Task >> Return every entry exactly as written.

Input material >>
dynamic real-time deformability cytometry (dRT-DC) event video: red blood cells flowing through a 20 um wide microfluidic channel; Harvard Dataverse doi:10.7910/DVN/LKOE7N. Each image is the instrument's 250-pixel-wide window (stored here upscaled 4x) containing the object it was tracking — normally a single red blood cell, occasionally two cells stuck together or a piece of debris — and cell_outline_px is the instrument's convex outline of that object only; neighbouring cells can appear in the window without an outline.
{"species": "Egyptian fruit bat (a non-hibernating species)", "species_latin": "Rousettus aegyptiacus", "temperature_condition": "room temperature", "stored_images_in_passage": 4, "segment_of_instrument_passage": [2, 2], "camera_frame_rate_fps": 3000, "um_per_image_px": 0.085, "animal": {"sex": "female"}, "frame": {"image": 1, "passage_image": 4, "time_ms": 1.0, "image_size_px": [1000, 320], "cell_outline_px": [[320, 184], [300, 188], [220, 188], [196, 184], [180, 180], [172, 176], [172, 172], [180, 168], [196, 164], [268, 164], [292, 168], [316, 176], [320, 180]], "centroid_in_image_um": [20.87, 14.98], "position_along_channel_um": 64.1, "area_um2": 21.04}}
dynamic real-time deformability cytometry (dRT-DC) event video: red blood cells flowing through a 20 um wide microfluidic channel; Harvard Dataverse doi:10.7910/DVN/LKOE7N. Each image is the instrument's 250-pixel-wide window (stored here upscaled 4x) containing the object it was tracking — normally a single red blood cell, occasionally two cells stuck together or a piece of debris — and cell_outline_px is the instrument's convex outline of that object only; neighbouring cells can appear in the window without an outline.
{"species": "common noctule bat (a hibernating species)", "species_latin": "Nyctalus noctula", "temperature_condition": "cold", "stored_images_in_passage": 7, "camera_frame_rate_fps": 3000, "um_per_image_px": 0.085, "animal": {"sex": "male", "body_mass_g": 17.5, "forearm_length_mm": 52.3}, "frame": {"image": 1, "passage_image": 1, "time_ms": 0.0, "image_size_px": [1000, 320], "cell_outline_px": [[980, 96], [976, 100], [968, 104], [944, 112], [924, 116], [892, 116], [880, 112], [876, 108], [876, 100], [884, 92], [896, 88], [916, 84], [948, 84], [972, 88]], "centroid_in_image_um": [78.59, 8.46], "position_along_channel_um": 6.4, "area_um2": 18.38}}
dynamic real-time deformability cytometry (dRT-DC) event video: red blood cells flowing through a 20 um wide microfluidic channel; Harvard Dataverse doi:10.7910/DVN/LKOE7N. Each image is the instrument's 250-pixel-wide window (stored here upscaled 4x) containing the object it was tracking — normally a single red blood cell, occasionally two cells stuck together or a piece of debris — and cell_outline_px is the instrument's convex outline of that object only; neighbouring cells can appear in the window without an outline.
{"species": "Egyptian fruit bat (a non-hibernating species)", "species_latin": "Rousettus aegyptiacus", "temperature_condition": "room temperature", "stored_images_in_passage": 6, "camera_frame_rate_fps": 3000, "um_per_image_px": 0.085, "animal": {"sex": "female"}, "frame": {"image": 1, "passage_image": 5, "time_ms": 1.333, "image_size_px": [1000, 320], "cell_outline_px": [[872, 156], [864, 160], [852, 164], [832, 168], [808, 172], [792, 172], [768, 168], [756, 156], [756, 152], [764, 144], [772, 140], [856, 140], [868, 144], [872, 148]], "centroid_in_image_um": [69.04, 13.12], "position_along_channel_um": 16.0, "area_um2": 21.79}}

Response below >>
dynamic real-time deformability cytometry (dRT-DC) event video: red blood cells flowing through a 20 um wide microfluidic channel; Harvard Dataverse doi:10.7910/DVN/LKOE7N. Each image is the instrument's 250-pixel-wide window (stored here upscaled 4x) containing the object it was tracking — normally a single red blood cell, occasionally two cells stuck together or a piece of debris — and cell_outline_px is the instrument's convex outline of that object only; neighbouring cells can appear in the window without an outline.
{"species": "Egyptian fruit bat (a non-hibernating species)", "species_latin": "Rousettus aegyptiacus", "temperature_condition": "room temperature", "stored_images_in_passage": 4, "segment_of_instrument_passage": [2, 2], "camera_frame_rate_fps": 3000, "um_per_image_px": 0.085, "animal": {"sex": "female"}, "frame": {"image": 1, "passage_image": 4, "time_ms": 1.0, "image_size_px": [1000, 320], "cell_outline_px": [[320, 184], [300, 188], [220, 188], [196, 184], [180, 180], [172, 176], [172, 172], [180, 168], [196, 164], [268, 164], [292, 168], [316, 176], [320, 180]], "centroid_in_image_um": [20.87, 14.98], "position_along_channel_um": 64.1, "area_um2": 21.04}}
dynamic real-time deformability cytometry (dRT-DC) event video: red blood cells flowing through a 20 um wide microfluidic channel; Harvard Dataverse doi:10.7910/DVN/LKOE7N. Each image is the instrument's 250-pixel-wide window (stored here upscaled 4x) containing the object it was tracking — normally a single red blood cell, occasionally two cells stuck together or a piece of debris — and cell_outline_px is the instrument's convex outline of that object only; neighbouring cells can appear in the window without an outline.
{"species": "common noctule bat (a hibernating species)", "species_latin": "Nyctalus noctula", "temperature_condition": "cold", "stored_images_in_passage": 7, "camera_frame_rate_fps": 3000, "um_per_image_px": 0.085, "animal": {"sex": "male", "body_mass_g": 17.5, "forearm_length_mm": 52.3}, "frame": {"image": 1, "passage_image": 1, "time_ms": 0.0, "image_size_px": [1000, 320], "cell_outline_px": [[980, 96], [976, 100], [968, 104], [944, 112], [924, 116], [892, 116], [880, 112], [876, 108], [876, 100], [884, 92], [896, 88], [916, 84], [948, 84], [972, 88]], "centroid_in_image_um": [78.59, 8.46], "position_along_channel_um": 6.4, "area_um2": 18.38}}
dynamic real-time deformability cytometry (dRT-DC) event video: red blood cells flowing through a 20 um wide microfluidic channel; Harvard Dataverse doi:10.7910/DVN/LKOE7N. Each image is the instrument's 250-pixel-wide window (stored here upscaled 4x) containing the object it was tracking — normally a single red blood cell, occasionally two cells stuck together or a piece of debris — and cell_outline_px is the instrument's convex outline of that object only; neighbouring cells can appear in the window without an outline.
{"species": "Egyptian fruit bat (a non-hibernating species)", "species_latin": "Rousettus aegyptiacus", "temperature_condition": "room temperature", "stored_images_in_passage": 6, "camera_frame_rate_fps": 3000, "um_per_image_px": 0.085, "animal": {"sex": "female"}, "frame": {"image": 1, "passage_image": 5, "time_ms": 1.333, "image_size_px": [1000, 320], "cell_outline_px": [[872, 156], [864, 160], [852, 164], [832, 168], [808, 172], [792, 172], [768, 168], [756, 156], [756, 152], [764, 144], [772, 140], [856, 140], [868, 144], [872, 148]], "centroid_in_image_um": [69.04, 13.12], "position_along_channel_um": 16.0, "area_um2": 21.79}}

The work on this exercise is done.